Hi guys. Here's the deal: I got a set of logitech z506 5.1 channel speakers hooked in a sabertooth x99 (I know I got a sound card but I only use it for mics and full sized Jacks,as I feel it's kinda loud for me and realtek audio got more option and "softer" sound.) When I turn the PC on and windows 10 fully load up.rear speakers doesn't work. I have to open realtek audio manager and set the black colored line to "rear speaker" to let it work. It was detected as side speaker before this.it's an easy fix but sometime I forget to enable it and it can mess up a whole csgo game. how can I make sure that I never have to check this out each time I turn on my PC?  All my drivers are up to date and my bios version is 2001. Thanks


----------



## Mussels (Sep 10, 2016)

it's a totally irrelevant bug, just connect your rear speakers to whatever color the side speakers are meant to be.


----------



## Eliomiller (Sep 10, 2016)

Not so relevant but quite distracting.it's  easy to forget about it and when you remember this mean the match is screwed.tried plugging into the line in and same bug happening.my board got front,central/sub,rear,line in,mic (5 port ). Any other idea?
I asked a friend of mine that got a pc shop and he said it's a normal protection feature...don't know if it mean it can't be fixed.


----------



## DeathtoGnomes (Sep 10, 2016)

Realtek can be goofy at times, okay okay, a lot of the time.  You have to manually configure your speaker set up (should be a drop down list) despite setting it to auto detect feature that works 3 days a week and never on the weekends. Realtek doesnt like to save settings on reboot, so I'm sure some regedit wizardry is needed here too.


----------



## Eliomiller (Sep 11, 2016)

Well that's why I'm considering using my Intel ethernet port against realteks one...found some Internet spikes that can't be fixed without driver disabling /enabling...probably not my Internet fault though it's another topic. Thanks dude I guess I ll have to keep using manual checking for this.if anyone got his though on this let me know


----------



## biffzinker (Sep 11, 2016)

If you go to Sound select your speakers then go to Configure. Is it set to 5.1 Surround?

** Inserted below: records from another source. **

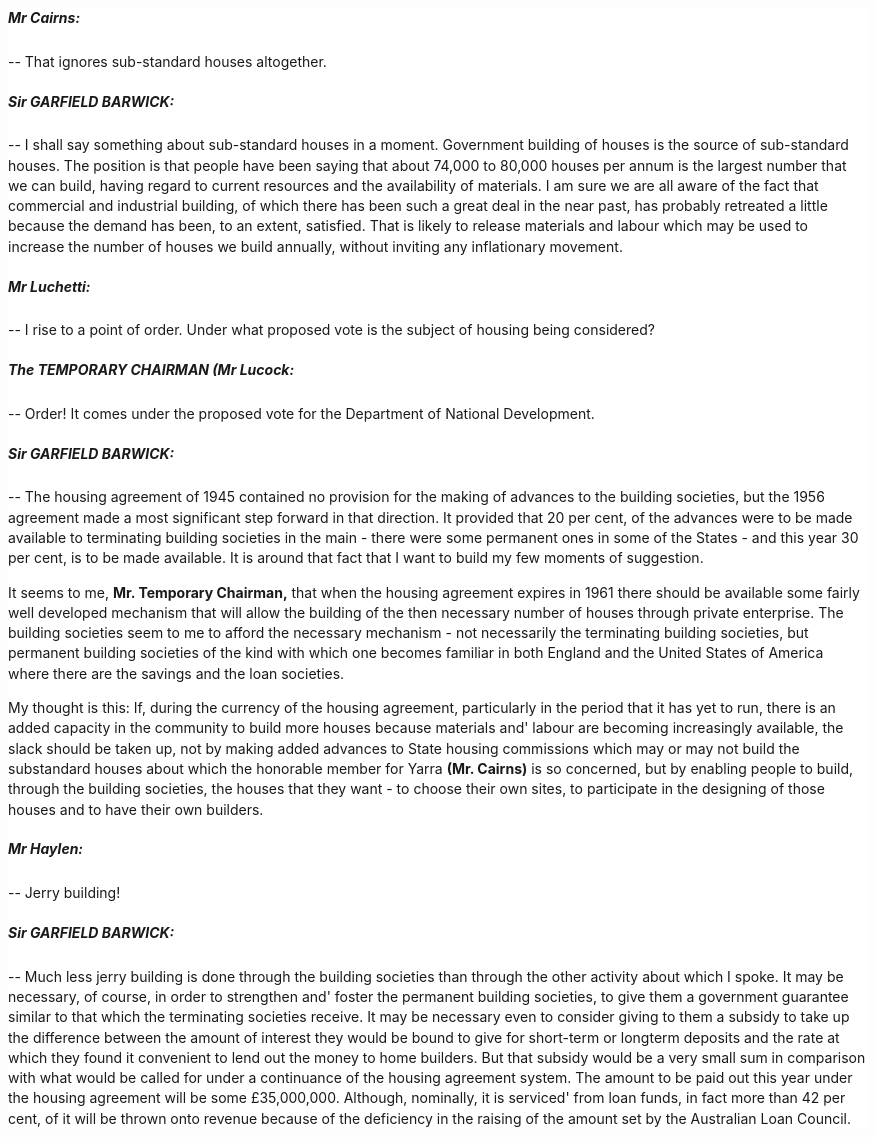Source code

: ##### Mr Cairns:

--  That ignores sub-standard houses altogether. 

##### Sir GARFIELD BARWICK:

-- I shall say something about sub-standard houses in a moment. Government building of houses is the source of sub-standard houses. The position is that people have been saying that about 74,000 to 80,000 houses per annum is the largest number that we can build, having regard to current resources and the availability of materials. I am sure we are all aware of the fact that commercial and industrial building, of which there has been such a great deal in the near past, has probably retreated a little because the demand has been, to an extent, satisfied. That is likely to release materials and labour which may be used to increase the number of houses we build annually, without inviting any inflationary movement. 

##### Mr Luchetti:

--  I rise to a point of order. Under what proposed vote is the subject of housing being considered? 

##### The TEMPORARY CHAIRMAN (Mr Lucock:

--  Order! It comes under the proposed vote for the Department of National Development. 

##### Sir GARFIELD BARWICK:

-- The housing agreement of 1945 contained no provision for the making of advances to the building societies, but the 1956 agreement made a most significant step forward in that direction. It provided that 20 per cent, of the advances were to be made available to terminating building societies in the main - there were some permanent ones in some of the States - and this year 30 per cent, is to be made available. It is around that fact that I want to build my few moments of suggestion. 

It seems to me,  **Mr. Temporary Chairman,**  that when the housing agreement expires in 1961 there should be available some fairly well developed mechanism that will allow the building of the then necessary number of houses through private enterprise. The building societies seem to me to afford the necessary mechanism - not necessarily the terminating building societies, but permanent building societies of the kind with which one becomes familiar in both England and the United States of America where there are the savings and the loan societies. 

My thought is this: If, during the currency of the housing agreement, particularly in the period that it has yet to run, there is an added capacity in the community to build more houses because materials and' labour are becoming increasingly available, the slack should be taken up, not by making added advances to State housing commissions which may or may not build the substandard houses about which the honorable member for Yarra  **(Mr. Cairns)**  is so concerned, but by enabling people to build, through the building societies, the houses that they want - to choose their own sites, to participate in the designing of those houses and to have their own builders. 

##### Mr Haylen:

-- Jerry building! 

##### Sir GARFIELD BARWICK:

-- Much less jerry building is done through the building societies than through the other activity about which I spoke. It may be necessary, of course, in order to strengthen and' foster the permanent building societies, to give them a government guarantee similar to that which the terminating societies receive. It may be necessary even to consider giving to them a subsidy to take up the difference between the amount of interest they would be bound to give for short-term or longterm deposits and the rate at which they found it convenient to lend out the money to home builders. But that subsidy would be a very small sum in comparison with what would be called for under a continuance of the housing agreement system. The amount to be paid out this year under the housing agreement will be some £35,000,000. Although, nominally, it is serviced' from loan funds, in fact more than 42 per cent, of it will be thrown onto revenue because of the deficiency in the raising of the amount set by the Australian Loan Council. 
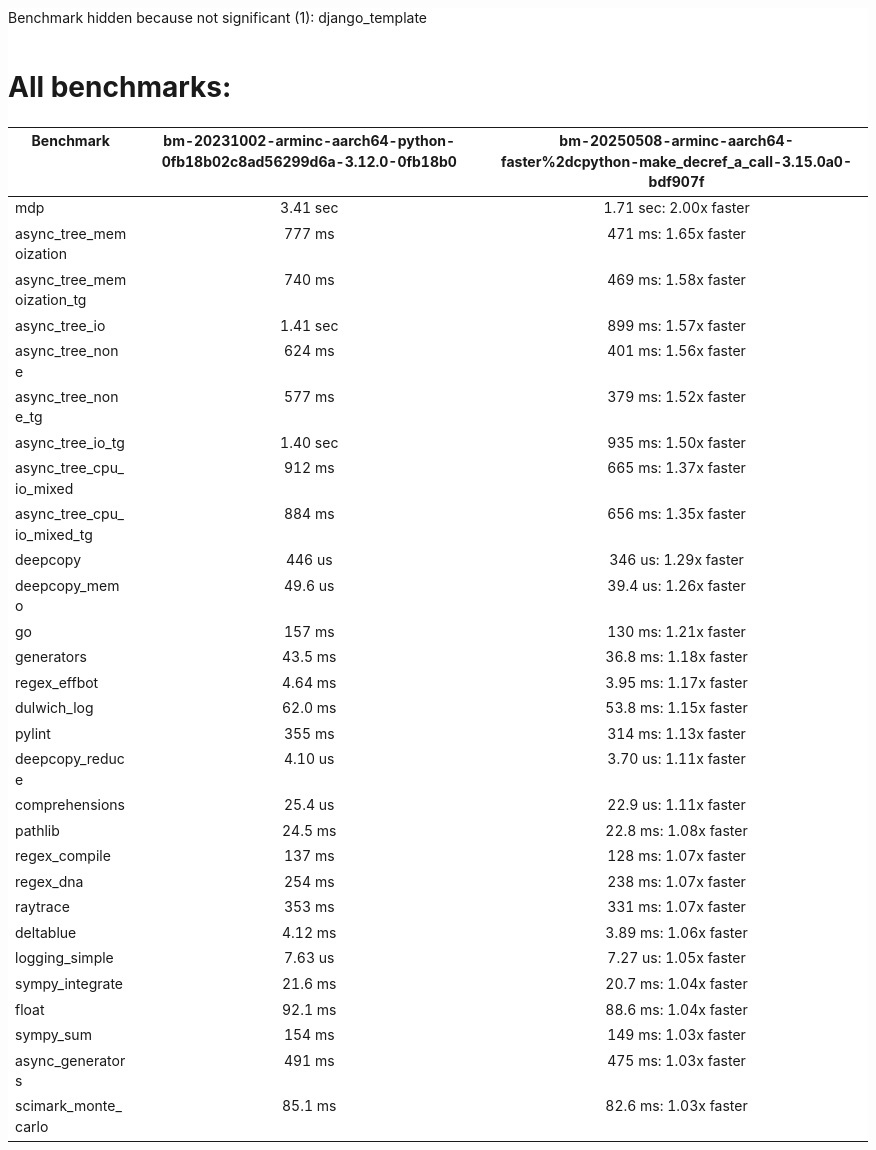 Benchmark hidden because not significant (1): django_template

All benchmarks:
===============

| Benchmark                  | bm-20231002-arminc-aarch64-python-0fb18b02c8ad56299d6a-3.12.0-0fb18b0 | bm-20250508-arminc-aarch64-faster%2dcpython-make_decref_a_call-3.15.0a0-bdf907f |
|----------------------------|:---------------------------------------------------------------------:|:-------------------------------------------------------------------------------:|
| mdp                        | 3.41 sec                                                              | 1.71 sec: 2.00x faster                                                          |
| async_tree_memoization     | 777 ms                                                                | 471 ms: 1.65x faster                                                            |
| async_tree_memoization_tg  | 740 ms                                                                | 469 ms: 1.58x faster                                                            |
| async_tree_io              | 1.41 sec                                                              | 899 ms: 1.57x faster                                                            |
| async_tree_none            | 624 ms                                                                | 401 ms: 1.56x faster                                                            |
| async_tree_none_tg         | 577 ms                                                                | 379 ms: 1.52x faster                                                            |
| async_tree_io_tg           | 1.40 sec                                                              | 935 ms: 1.50x faster                                                            |
| async_tree_cpu_io_mixed    | 912 ms                                                                | 665 ms: 1.37x faster                                                            |
| async_tree_cpu_io_mixed_tg | 884 ms                                                                | 656 ms: 1.35x faster                                                            |
| deepcopy                   | 446 us                                                                | 346 us: 1.29x faster                                                            |
| deepcopy_memo              | 49.6 us                                                               | 39.4 us: 1.26x faster                                                           |
| go                         | 157 ms                                                                | 130 ms: 1.21x faster                                                            |
| generators                 | 43.5 ms                                                               | 36.8 ms: 1.18x faster                                                           |
| regex_effbot               | 4.64 ms                                                               | 3.95 ms: 1.17x faster                                                           |
| dulwich_log                | 62.0 ms                                                               | 53.8 ms: 1.15x faster                                                           |
| pylint                     | 355 ms                                                                | 314 ms: 1.13x faster                                                            |
| deepcopy_reduce            | 4.10 us                                                               | 3.70 us: 1.11x faster                                                           |
| comprehensions             | 25.4 us                                                               | 22.9 us: 1.11x faster                                                           |
| pathlib                    | 24.5 ms                                                               | 22.8 ms: 1.08x faster                                                           |
| regex_compile              | 137 ms                                                                | 128 ms: 1.07x faster                                                            |
| regex_dna                  | 254 ms                                                                | 238 ms: 1.07x faster                                                            |
| raytrace                   | 353 ms                                                                | 331 ms: 1.07x faster                                                            |
| deltablue                  | 4.12 ms                                                               | 3.89 ms: 1.06x faster                                                           |
| logging_simple             | 7.63 us                                                               | 7.27 us: 1.05x faster                                                           |
| sympy_integrate            | 21.6 ms                                                               | 20.7 ms: 1.04x faster                                                           |
| float                      | 92.1 ms                                                               | 88.6 ms: 1.04x faster                                                           |
| sympy_sum                  | 154 ms                                                                | 149 ms: 1.03x faster                                                            |
| async_generators           | 491 ms                                                                | 475 ms: 1.03x faster                                                            |
| scimark_monte_carlo        | 85.1 ms                                                               | 82.6 ms: 1.03x faster                                                           |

I don't bother with the Realtek Manager and instead use the Windows Sound applet in the control panel.


----------



## Eliomiller (Sep 11, 2016)

Will try that in 10 minutes and tell you if it works


----------



## Eliomiller (Sep 11, 2016)

Well In configure it state that it's 5.1 channel but doesn't output sound when I test.they are considered side speaker and it's annoying.


----------



## Eliomiller (Sep 11, 2016)

When I set my speakers to 7.1channel rear speaker work...as rear speakers...weird


----------



## Mussels (Sep 11, 2016)

thats a long standing bug with realtek.

move your rear speakers to the 'side' output and call it a day.


----------



## Eliomiller (Sep 11, 2016)

Didn't work...only give me side speaker option and then 5.1 channel becomes 7-2,1 channel.


----------



## Eliomiller (Sep 11, 2016)

Well now rear does work but subwoofer don't whatever I try to do
Edit: rear still doesn't work
After some messing around got sub to work properly back.rear still don't


----------